*Entries shown*:
--------------------

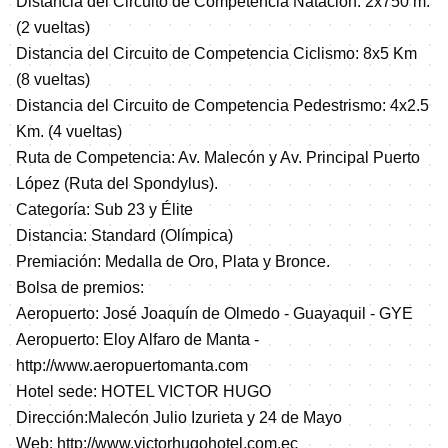
Distancia del Circuito de Competencia Natación: 2x750 m.
(2 vueltas)
Distancia del Circuito de Competencia Ciclismo: 8x5 Km
(8 vueltas)
Distancia del Circuito de Competencia Pedestrismo: 4x2.5
Km. (4 vueltas)
Ruta de Competencia: Av. Malecón y Av. Principal Puerto
López (Ruta del Spondylus).
Categoría: Sub 23 y Élite
Distancia: Standard (Olímpica)
Premiación: Medalla de Oro, Plata y Bronce.
Bolsa de premios:
Aeropuerto: José Joaquín de Olmedo - Guayaquil - GYE
Aeropuerto: Eloy Alfaro de Manta -
http://www.aeropuertomanta.com
Hotel sede: HOTEL VICTOR HUGO
Dirección:Malecón Julio Izurieta y 24 de Mayo
Web:
http://www.victorhugohotel.com.ec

--------------------

*Goal of the exercise*:
Find each line in the records above that contains the string "http" and copy those lines. Case matters.

*Answer section*:
http://www.aeropuertomanta.com
http://www.victorhugohotel.com.ec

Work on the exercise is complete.